Last year, such partial-stake deals accounted for a whopping 60 percent of the billion-dollar sales logged in Manhattan, according to Cushman & Wakefield — up from 42 percent in 2015. Given the number of stakes already on the market this year, such growth looks likely to continue.
Brookfield Property Partners is shopping a 49 percent stake in its 8-million-square-foot Brookfield Place complex in expected to value the property at $5 billion. Similarly, SL Green wants to sell a minority stake in its 54-story office tower at 1515 Broadway that could value the 1.75 million-square-foot property at $2 billion. Meanwhile, New York REIT is offering a 49 percent stake in One Worldwide Plaza, the 1.8 million-square-foot office tower valued at $1.45 billion in 2013.
Breaking up is hard to do
Unlike a flat-out purchase, there are myriad points to negotiate regarding partnerships when two or more parties are teaming up to buy a property — from governance issues to management fees to how to exit the deal.
“Generally speaking, anytime you have a partnership, you have a divorce agreement,” said Woody Heller, head of the capital markets group at Savills Studley.

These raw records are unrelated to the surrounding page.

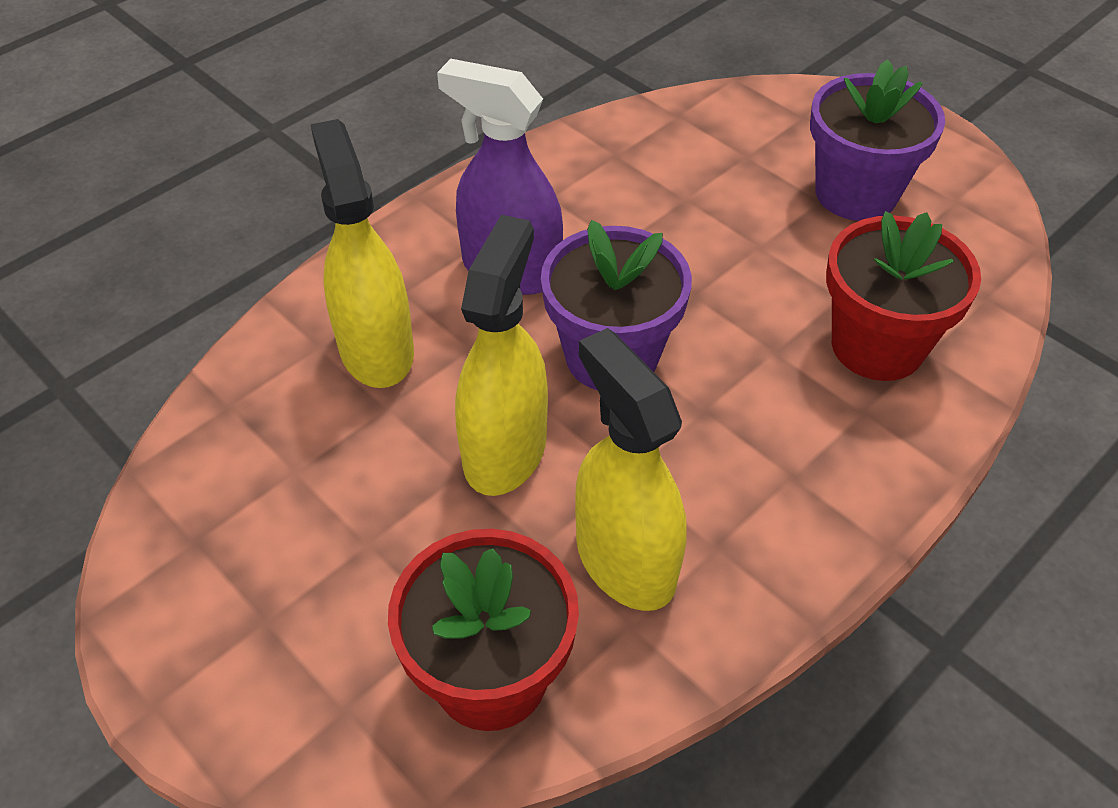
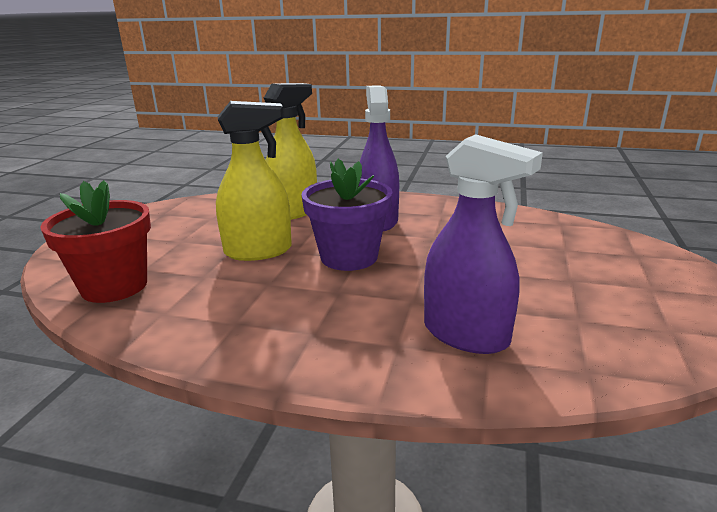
camera: 60 degrees right, 25 degrees down
yellow spray bottle [575,328,687,611] -> none
purple flower pot [810,59,945,221] -> none
red flower pot [826,211,981,381] -> purple spray bottle [424,134,543,354]

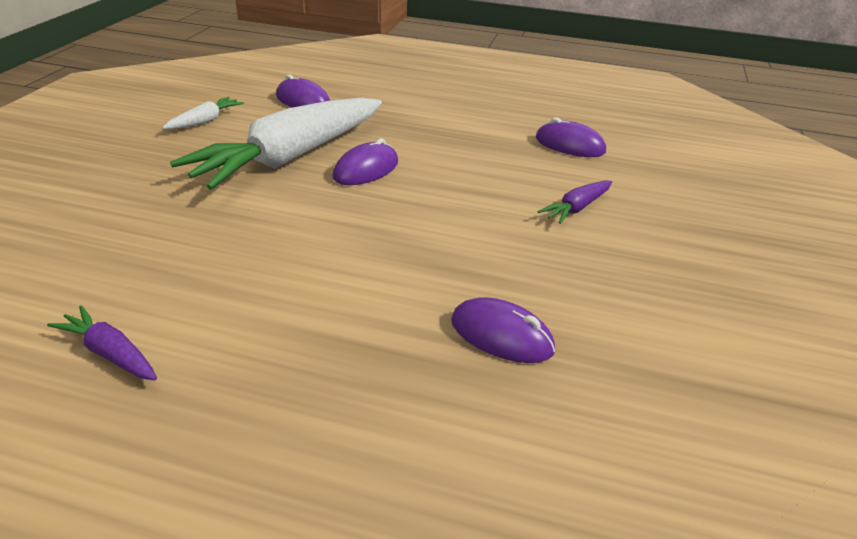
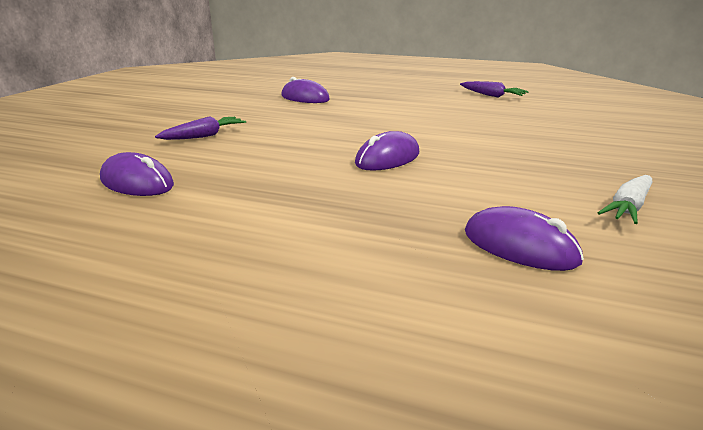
camera: 175 degrees left, 10 degrees down
white carrot [170,97,382,190] -> none

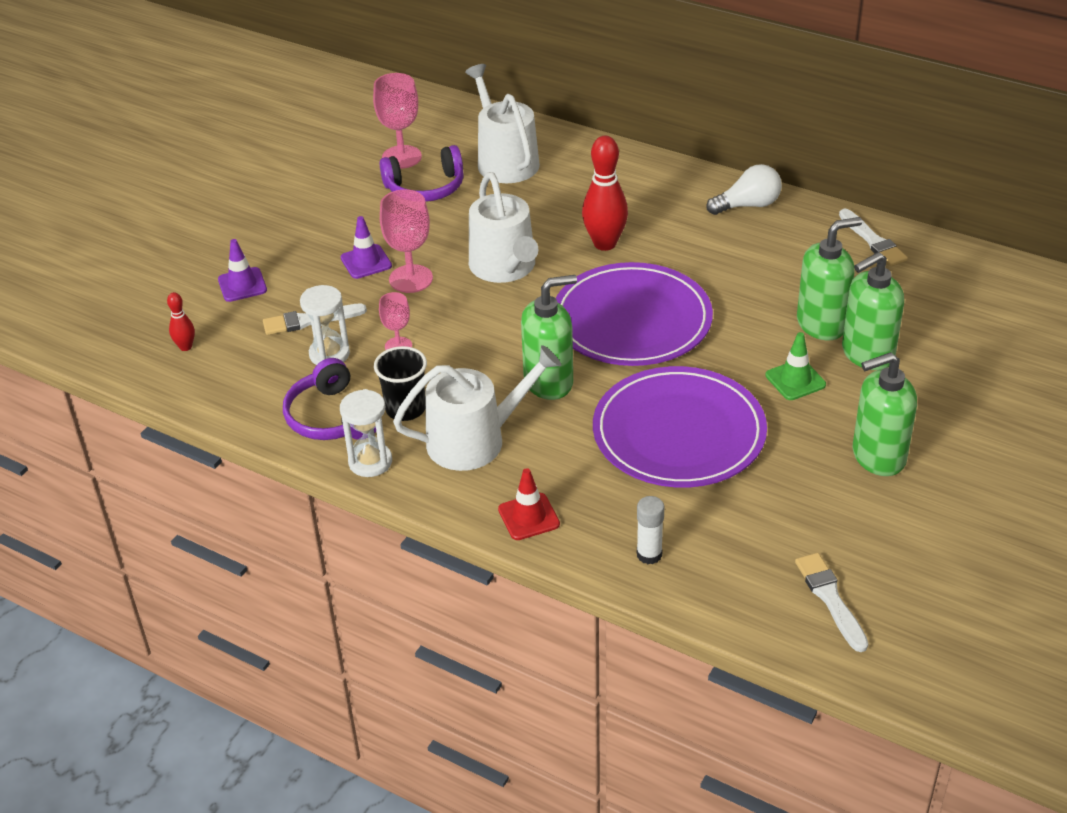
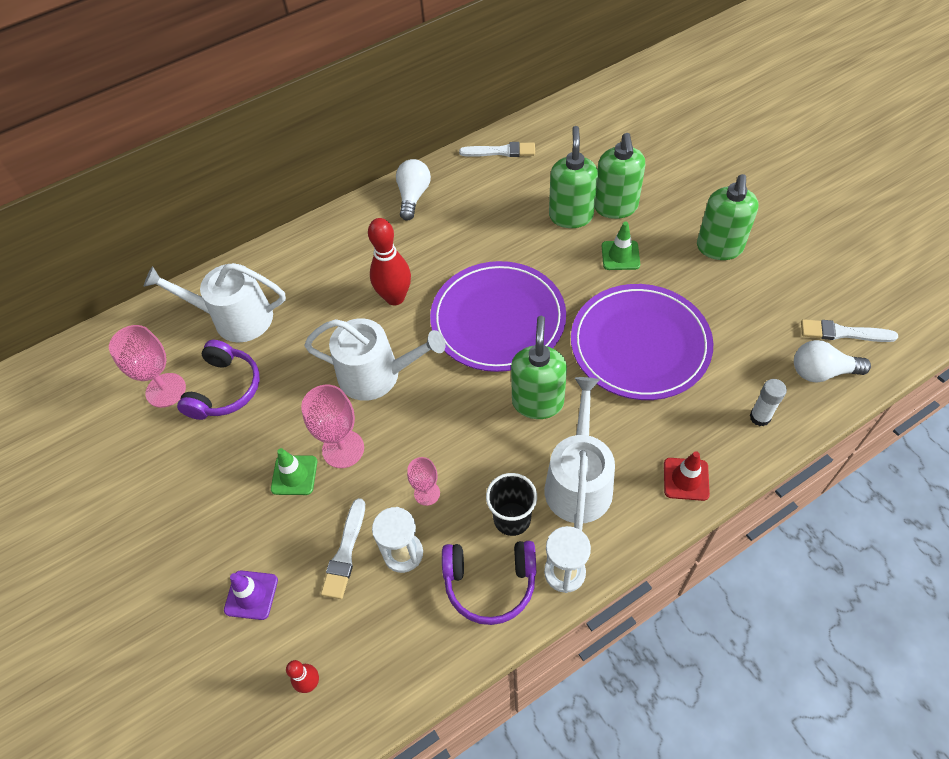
camera: 60 degrees left, 15 degrees up
purple traffic cone [341,216,392,279] -> green traffic cone [271,448,317,495]
none -> white light bulb [794,340,871,382]

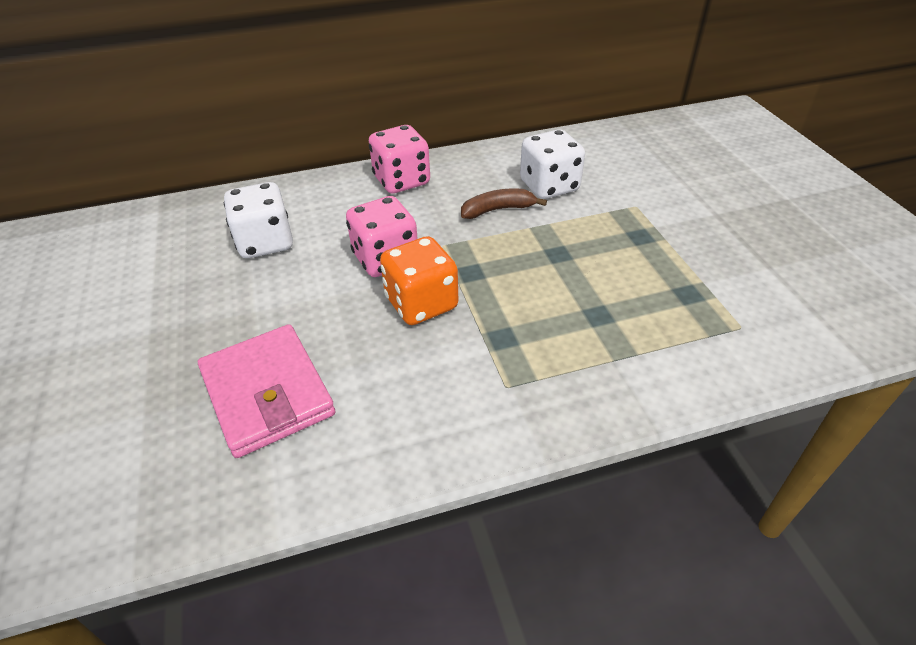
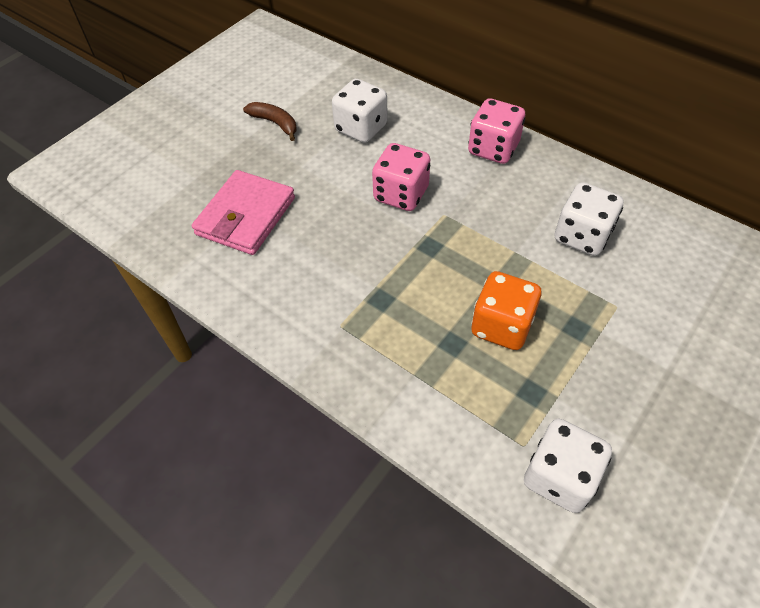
camera: 55 degrees right, 10 degrees up
orange dice [380,236,458,325] -> orange dice moved to [471,271,541,350]
brown banana [461,189,547,219] -> brown banana moved to [243,102,297,141]
none -> white dice [524,419,612,513]

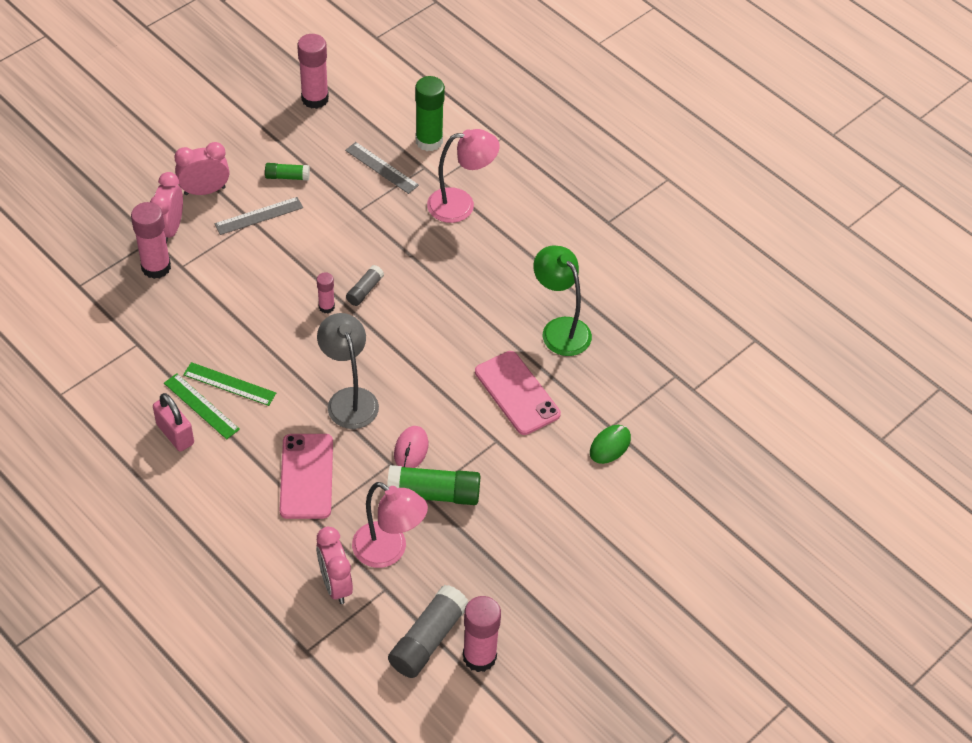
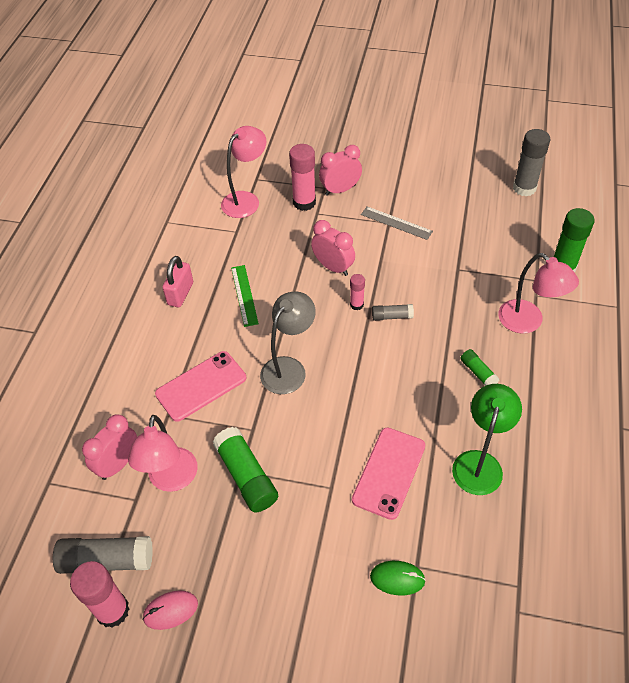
camera: 60 degrees right, 0 degrees up
green ruler [164,373,240,439] -> none
pink clock [175,142,229,195] -> pink clock moved to [311,220,355,276]
green glue stick [265,163,310,181] -> green glue stick moved to [460,349,499,386]
pink glue stick [297,34,329,109] -> grey glue stick [513,129,550,197]
grey ruler [345,142,419,194] -> none
pink mouse [394,426,428,468] -> pink mouse moved to [142,590,198,630]
none -> pink lamp [221,126,267,218]

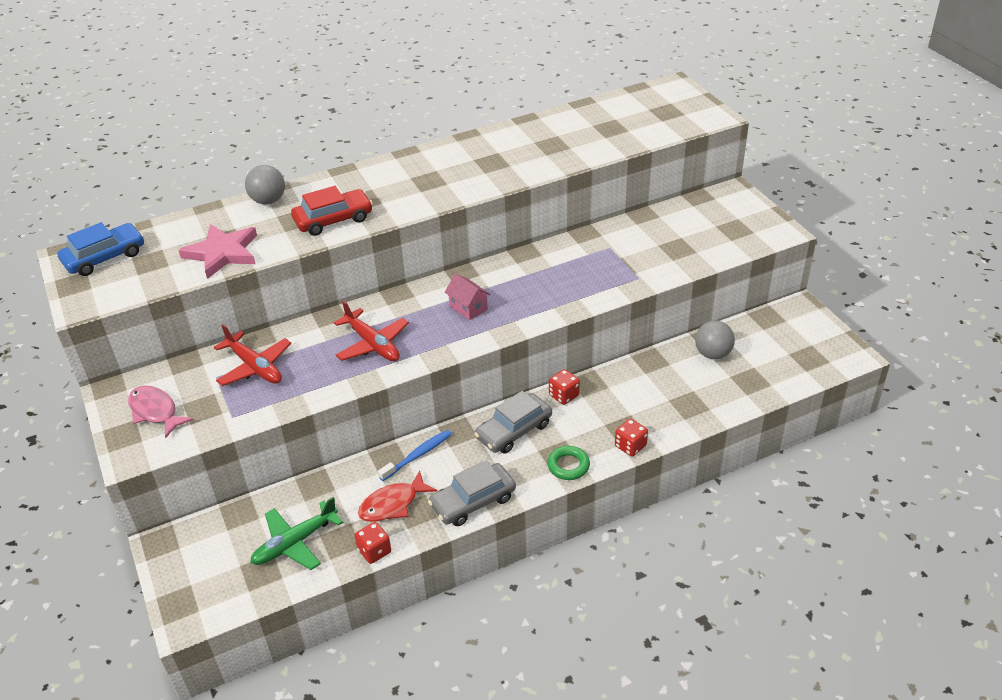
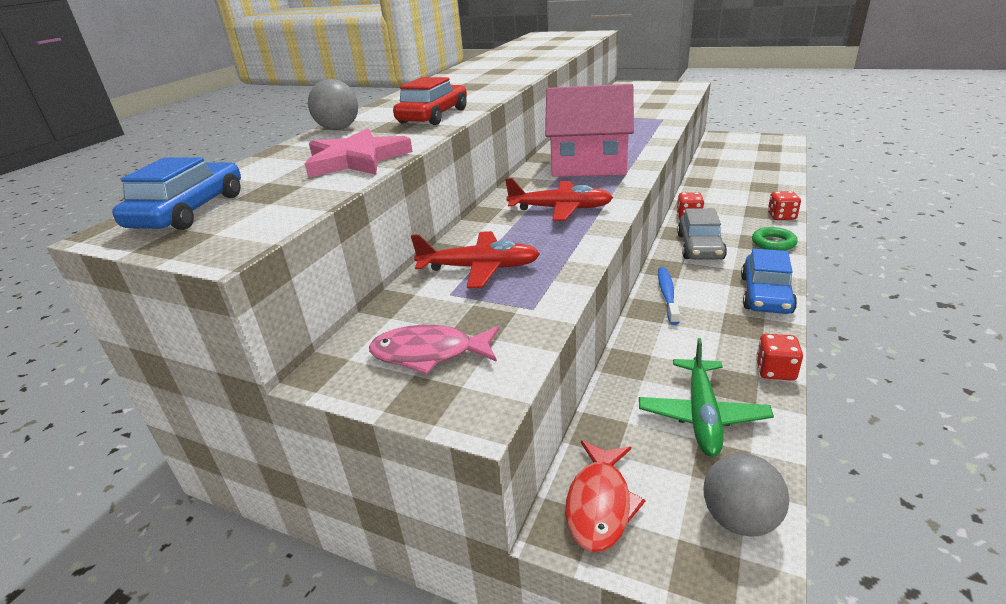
camera: 40 degrees left, 10 degrees down
red fish [358,470,437,522] -> red fish moved to [565,440,645,552]
grey car [428,460,516,526] -> blue car [741,249,797,314]
pink house [445,274,491,320] -> pink house [545,84,634,177], size x2.23
grey ball [695,321,735,359] -> grey ball moved to [704,453,789,537]

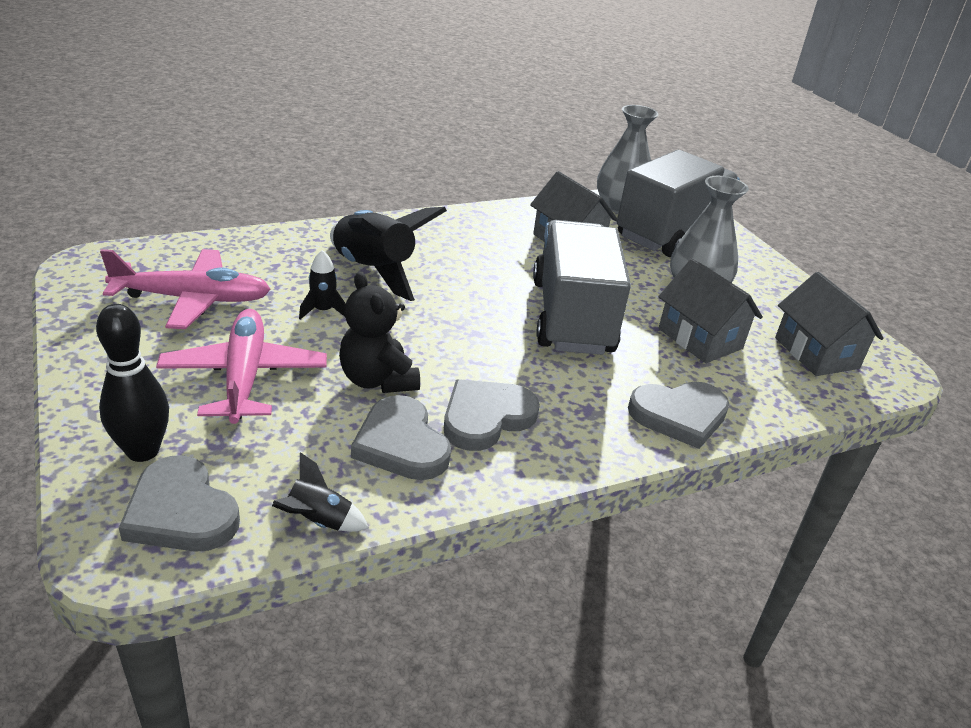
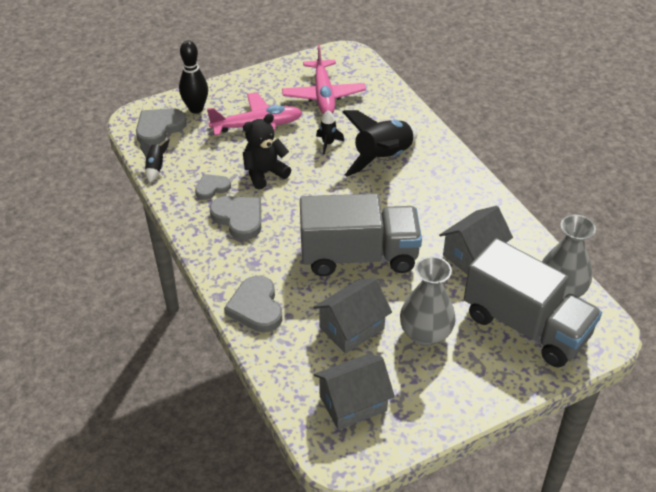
camera: 90 degrees right, 10 degrees up
grey heart [351,395,451,480] -> grey heart [195,174,231,200], size x0.63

Frequently, a partner has the right of first refusal, which gives them the option to match an outside party’s offer on the other partner’s stake. In other cases the agreement can require one partner to obtain approval from the other in any sale.
“If you want to get out, you can offer to sell your interest to a third party, but you can’t just shove anybody down my throat,” Heller explained.
In other cases, one party has the right to buy out another down the line. That’s what happened last June, when Ivanhoe Cambridge and Callahan Capital exercised an option in their ownership agreement for 1211 Sixth Avenue to buy out minority stakeholder Beacon Capital Partners. In that case the duo bought a 49 percent stake valued at $913 million in the 2 million square foot building.
For the seller, a partial-interest deal is often part of the capitalization plan for a new development, as it was when SL Green brought in its equity partners on One Vanderbilt. In other cases, these transactions can help an owner who is determined to keep the property show the market the hard value of that asset.
That’s what happened when Forest City Ratner Companies sold a 49-percent stake in its 409-unit New York by Gehry apartment tower at 8 Spruce Street in 2012 for $250 million to the retirement fund TIAA-CREF. The deal valued the building at $1 billion — the highest valuation for a residential rental building in the country at the time.
Forest City CEO MaryAnn Gilmartin called it “proof positive of the value we created.”